The U.S. Census Bureau on Tuesday dodged a challenge for now to its use of a controversial statistical method aimed at keeping people’s data private in the numbers used for redrawing congressional and legislative districts after federal judges refused to stop the technique’s implementation.
A panel of three federal judges in Alabama rejected the state of Alabama’s request for a preliminary injunction to halt the Census Bureau from using the method called differential privacy. The decision in federal court in Opelika, Alabama, allows the Census Bureau, for now, to proceed toward its goal of releasing the redistricting data in mid-August.
The federal judges dismissed counts brought by Alabama that said differential privacy would produce inaccurate data and was unconstitutional. They also dismissed a count by Alabama challenging the Census Bureau’s timetable for releasing the data, but they allowed that count to proceed for three Alabama politicians who joined the state in the lawsuit. The state of Alabama and the politicians also claimed in the lawsuit that the Census Bureau violated proper decision-making rules when coming up with differential privacy, and the judges allowed those counts to move ahead.
Any appeal could go straight to the Supreme Court.
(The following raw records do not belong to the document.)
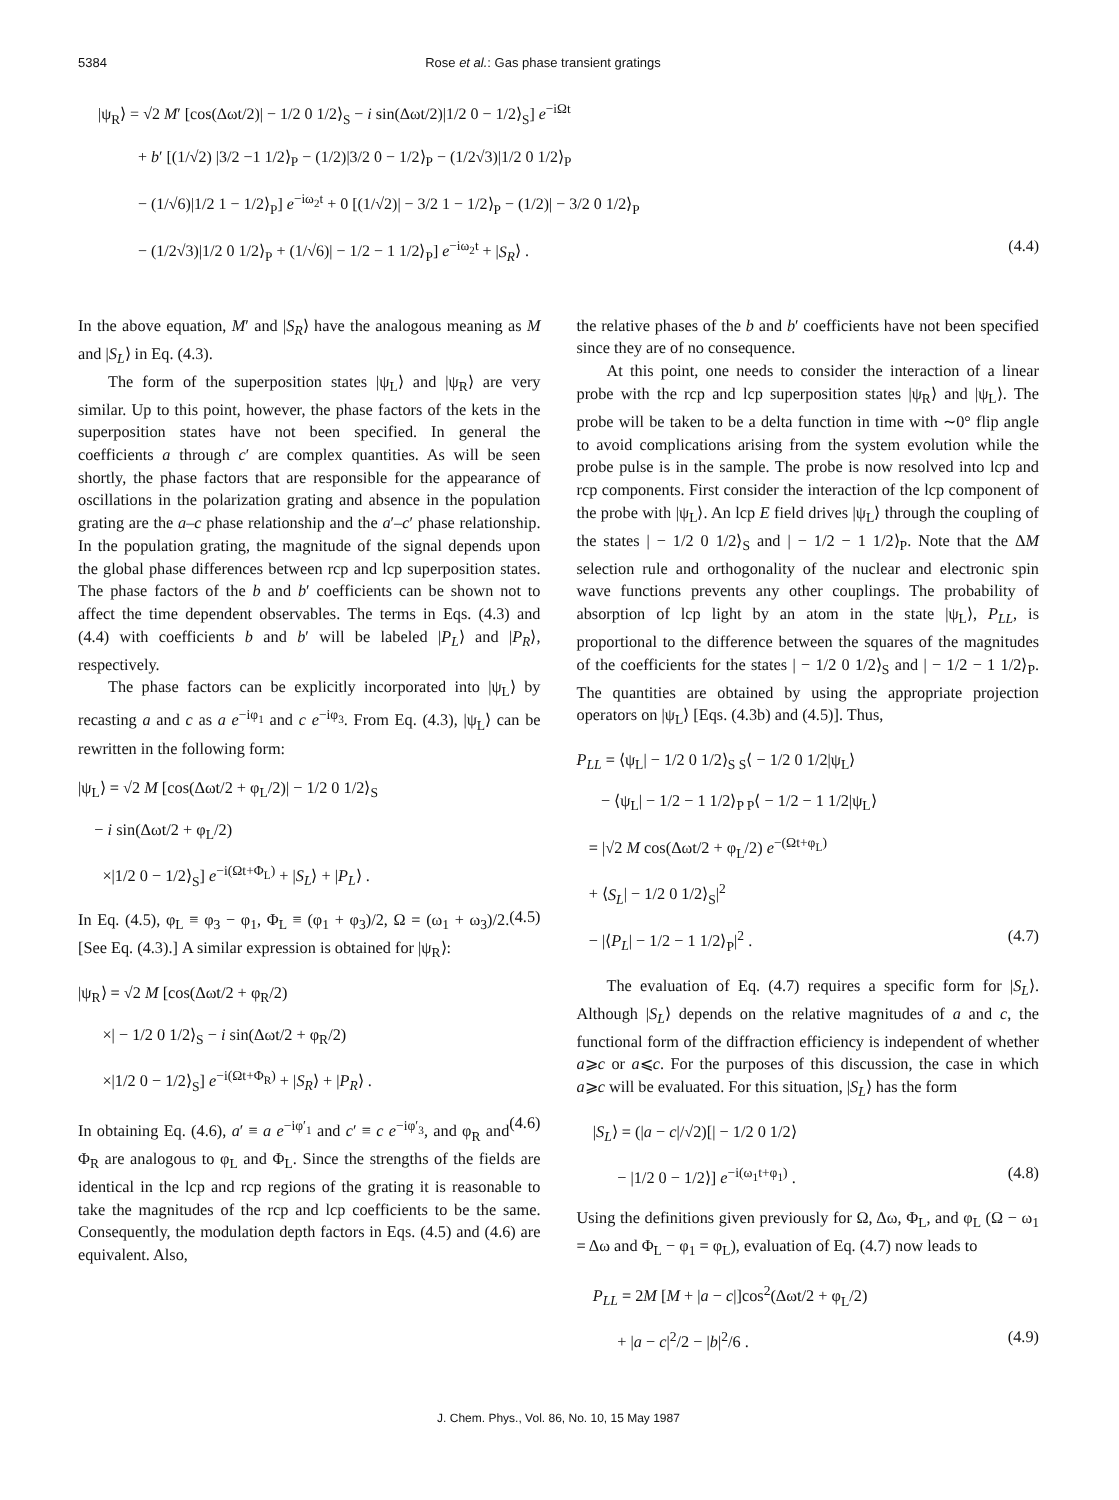5384 Rose et al.: Gas phase transient gratings
|ψ<sub>R</sub>⟩ = √2 M′ [cos(Δωt/2)| − 1/2 0 1/2⟩<sub>S</sub> − i sin(Δωt/2)|1/2 0 − 1/2⟩<sub>S</sub>] e<sup>−iΩt</sup>
+ b′ [(1/√2) |3/2 −1 1/2⟩<sub>P</sub> − (1/2)|3/2 0 − 1/2⟩<sub>P</sub> − (1/2√3)|1/2 0 1/2⟩<sub>P</sub>
− (1/√6)|1/2 1 − 1/2⟩<sub>P</sub>] e<sup>−iω<sub>2</sub>t</sup> + 0 [(1/√2)| − 3/2 1 − 1/2⟩<sub>P</sub> − (1/2)| − 3/2 0 1/2⟩<sub>P</sub>
− (1/2√3)|1/2 0 1/2⟩<sub>P</sub> + (1/√6)| − 1/2 − 1 1/2⟩<sub>P</sub>] e<sup>−iω<sub>2</sub>t</sup> + |S<sub>R</sub>⟩ . (4.4)
In the above equation, M′ and |S<sub>R</sub>⟩ have the analogous meaning as M and |S<sub>L</sub>⟩ in Eq. (4.3).
The form of the superposition states |ψ<sub>L</sub>⟩ and |ψ<sub>R</sub>⟩ are very similar. Up to this point, however, the phase factors of the kets in the superposition states have not been specified. In general the coefficients a through c′ are complex quantities. As will be seen shortly, the phase factors that are responsible for the appearance of oscillations in the polarization grating and absence in the population grating are the a–c phase relationship and the a′–c′ phase relationship. In the population grating, the magnitude of the signal depends upon the global phase differences between rcp and lcp superposition states. The phase factors of the b and b′ coefficients can be shown not to affect the time dependent observables. The terms in Eqs. (4.3) and (4.4) with coefficients b and b′ will be labeled |P<sub>L</sub>⟩ and |P<sub>R</sub>⟩, respectively.
The phase factors can be explicitly incorporated into |ψ<sub>L</sub>⟩ by recasting a and c as a e<sup>−iφ<sub>1</sub></sup> and c e<sup>−iφ<sub>3</sub></sup>. From Eq. (4.3), |ψ<sub>L</sub>⟩ can be rewritten in the following form:
|ψ<sub>L</sub>⟩ = √2 M [cos(Δωt/2 + φ<sub>L</sub>/2)| − 1/2 0 1/2⟩<sub>S</sub>
− i sin(Δωt/2 + φ<sub>L</sub>/2)
×|1/2 0 − 1/2⟩<sub>S</sub>] e<sup>−i(Ωt+Φ<sub>L</sub>)</sup> + |S<sub>L</sub>⟩ + |P<sub>L</sub>⟩ .
(4.5)
In Eq. (4.5), φ<sub>L</sub> ≡ φ<sub>3</sub> − φ<sub>1</sub>, Φ<sub>L</sub> ≡ (φ<sub>1</sub> + φ<sub>3</sub>)/2, Ω = (ω<sub>1</sub> + ω<sub>3</sub>)/2. [See Eq. (4.3).] A similar expression is obtained for |ψ<sub>R</sub>⟩:
|ψ<sub>R</sub>⟩ = √2 M [cos(Δωt/2 + φ<sub>R</sub>/2)
×| − 1/2 0 1/2⟩<sub>S</sub> − i sin(Δωt/2 + φ<sub>R</sub>/2)
×|1/2 0 − 1/2⟩<sub>S</sub>] e<sup>−i(Ωt+Φ<sub>R</sub>)</sup> + |S<sub>R</sub>⟩ + |P<sub>R</sub>⟩ .
(4.6)
In obtaining Eq. (4.6), a′ ≡ a e<sup>−iφ′<sub>1</sub></sup> and c′ ≡ c e<sup>−iφ′<sub>3</sub></sup>, and φ<sub>R</sub> and Φ<sub>R</sub> are analogous to φ<sub>L</sub> and Φ<sub>L</sub>. Since the strengths of the fields are identical in the lcp and rcp regions of the grating it is reasonable to take the magnitudes of the rcp and lcp coefficients to be the same. Consequently, the modulation depth factors in Eqs. (4.5) and (4.6) are equivalent. Also,
the relative phases of the b and b′ coefficients have not been specified since they are of no consequence.
At this point, one needs to consider the interaction of a linear probe with the rcp and lcp superposition states |ψ<sub>R</sub>⟩ and |ψ<sub>L</sub>⟩. The probe will be taken to be a delta function in time with ∼0° flip angle to avoid complications arising from the system evolution while the probe pulse is in the sample. The probe is now resolved into lcp and rcp components. First consider the interaction of the lcp component of the probe with |ψ<sub>L</sub>⟩. An lcp E field drives |ψ<sub>L</sub>⟩ through the coupling of the states | − 1/2 0 1/2⟩<sub>S</sub> and | − 1/2 − 1 1/2⟩<sub>P</sub>. Note that the ΔM selection rule and orthogonality of the nuclear and electronic spin wave functions prevents any other couplings. The probability of absorption of lcp light by an atom in the state |ψ<sub>L</sub>⟩, P<sub>LL</sub>, is proportional to the difference between the squares of the magnitudes of the coefficients for the states | − 1/2 0 1/2⟩<sub>S</sub> and | − 1/2 − 1 1/2⟩<sub>P</sub>. The quantities are obtained by using the appropriate projection operators on |ψ<sub>L</sub>⟩ [Eqs. (4.3b) and (4.5)]. Thus,
P<sub>LL</sub> = ⟨ψ<sub>L</sub>| − 1/2 0 1/2⟩<sub>S S</sub>⟨ − 1/2 0 1/2|ψ<sub>L</sub>⟩
− ⟨ψ<sub>L</sub>| − 1/2 − 1 1/2⟩<sub>P P</sub>⟨ − 1/2 − 1 1/2|ψ<sub>L</sub>⟩
= |√2 M cos(Δωt/2 + φ<sub>L</sub>/2) e<sup>−(Ωt+φ<sub>L</sub>)</sup>
+ ⟨S<sub>L</sub>| − 1/2 0 1/2⟩<sub>S</sub>|<sup>2</sup>
− |⟨P<sub>L</sub>| − 1/2 − 1 1/2⟩<sub>P</sub>|<sup>2</sup> . (4.7)
The evaluation of Eq. (4.7) requires a specific form for |S<sub>L</sub>⟩. Although |S<sub>L</sub>⟩ depends on the relative magnitudes of a and c, the functional form of the diffraction efficiency is independent of whether a⩾c or a⩽c. For the purposes of this discussion, the case in which a⩾c will be evaluated. For this situation, |S<sub>L</sub>⟩ has the form
|S<sub>L</sub>⟩ = (|a − c|/√2)[| − 1/2 0 1/2⟩
− |1/2 0 − 1/2⟩] e<sup>−i(ω<sub>1</sub>t+φ<sub>1</sub>)</sup> . (4.8)
Using the definitions given previously for Ω, Δω, Φ<sub>L</sub>, and φ<sub>L</sub> (Ω − ω<sub>1</sub> = Δω and Φ<sub>L</sub> − φ<sub>1</sub> = φ<sub>L</sub>), evaluation of Eq. (4.7) now leads to
P<sub>LL</sub> = 2M [M + |a − c|]cos<sup>2</sup>(Δωt/2 + φ<sub>L</sub>/2)
+ |a − c|<sup>2</sup>/2 − |b|<sup>2</sup>/6 . (4.9)
J. Chem. Phys., Vol. 86, No. 10, 15 May 1987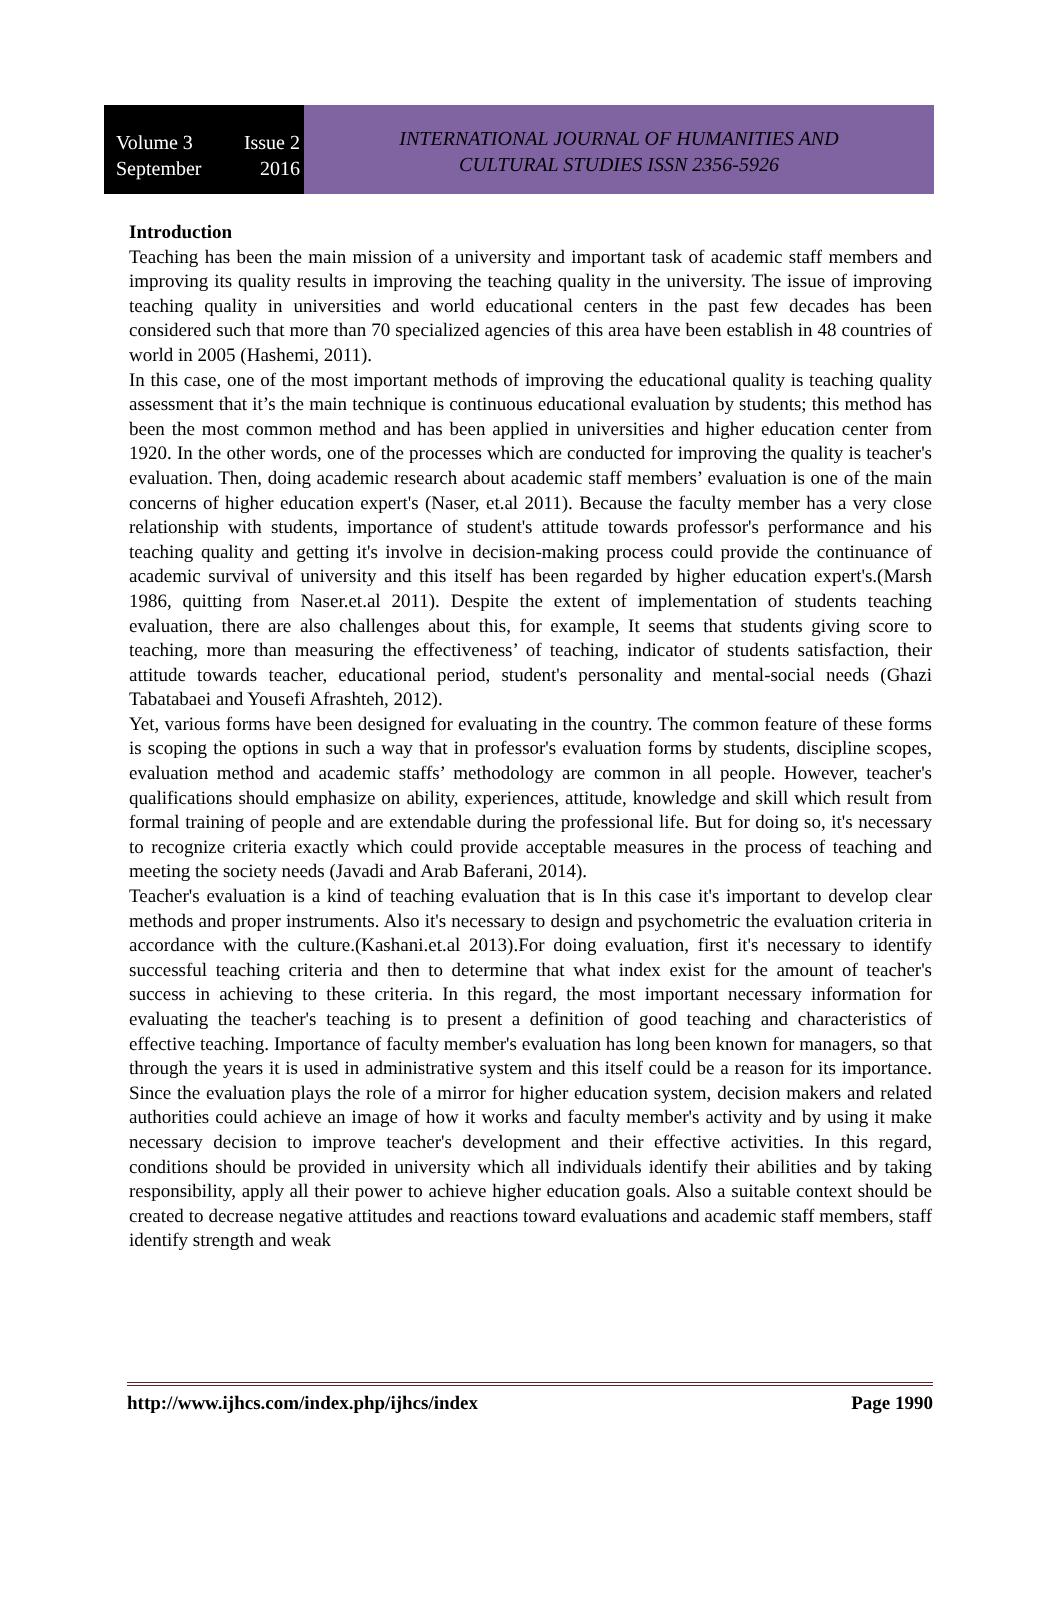Volume 3 Issue 2
September 2016
INTERNATIONAL JOURNAL OF HUMANITIES AND
CULTURAL STUDIES ISSN 2356-5926
Introduction
Teaching has been the main mission of a university and important task of academic staff members and improving its quality results in improving the teaching quality in the university. The issue of improving teaching quality in universities and world educational centers in the past few decades has been considered such that more than 70 specialized agencies of this area have been establish in 48 countries of world in 2005 (Hashemi, 2011).
In this case, one of the most important methods of improving the educational quality is teaching quality assessment that it’s the main technique is continuous educational evaluation by students; this method has been the most common method and has been applied in universities and higher education center from 1920. In the other words, one of the processes which are conducted for improving the quality is teacher's evaluation. Then, doing academic research about academic staff members’ evaluation is one of the main concerns of higher education expert's (Naser, et.al 2011). Because the faculty member has a very close relationship with students, importance of student's attitude towards professor's performance and his teaching quality and getting it's involve in decision-making process could provide the continuance of academic survival of university and this itself has been regarded by higher education expert's.(Marsh 1986, quitting from Naser.et.al 2011). Despite the extent of implementation of students teaching evaluation, there are also challenges about this, for example, It seems that students giving score to teaching, more than measuring the effectiveness’ of teaching, indicator of students satisfaction, their attitude towards teacher, educational period, student's personality and mental-social needs (Ghazi Tabatabaei and Yousefi Afrashteh, 2012).
Yet, various forms have been designed for evaluating in the country. The common feature of these forms is scoping the options in such a way that in professor's evaluation forms by students, discipline scopes, evaluation method and academic staffs’ methodology are common in all people. However, teacher's qualifications should emphasize on ability, experiences, attitude, knowledge and skill which result from formal training of people and are extendable during the professional life. But for doing so, it's necessary to recognize criteria exactly which could provide acceptable measures in the process of teaching and meeting the society needs (Javadi and Arab Baferani, 2014).
Teacher's evaluation is a kind of teaching evaluation that is In this case it's important to develop clear methods and proper instruments. Also it's necessary to design and psychometric the evaluation criteria in accordance with the culture.(Kashani.et.al 2013).For doing evaluation, first it's necessary to identify successful teaching criteria and then to determine that what index exist for the amount of teacher's success in achieving to these criteria. In this regard, the most important necessary information for evaluating the teacher's teaching is to present a definition of good teaching and characteristics of effective teaching. Importance of faculty member's evaluation has long been known for managers, so that through the years it is used in administrative system and this itself could be a reason for its importance. Since the evaluation plays the role of a mirror for higher education system, decision makers and related authorities could achieve an image of how it works and faculty member's activity and by using it make necessary decision to improve teacher's development and their effective activities. In this regard, conditions should be provided in university which all individuals identify their abilities and by taking responsibility, apply all their power to achieve higher education goals. Also a suitable context should be created to decrease negative attitudes and reactions toward evaluations and academic staff members, staff identify strength and weak
http://www.ijhcs.com/index.php/ijhcs/index Page 1990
Jason Torchinsky, one of the attorneys for Alabama, said he couldn’t immediately comment on the decision. The Census Bureau, and the Commerce Department, which oversees the statistical agency, didn’t respond to a request for comment.
The privacy method known as “differential privacy” adds intentional errors to the data to obscure the identity of any given participant in the 2020 census while still providing statistically valid information. The Census Bureau says more privacy protections are needed than in past decades as technological innovations magnify the threat of people being identified through their census answers, which are confidential by law.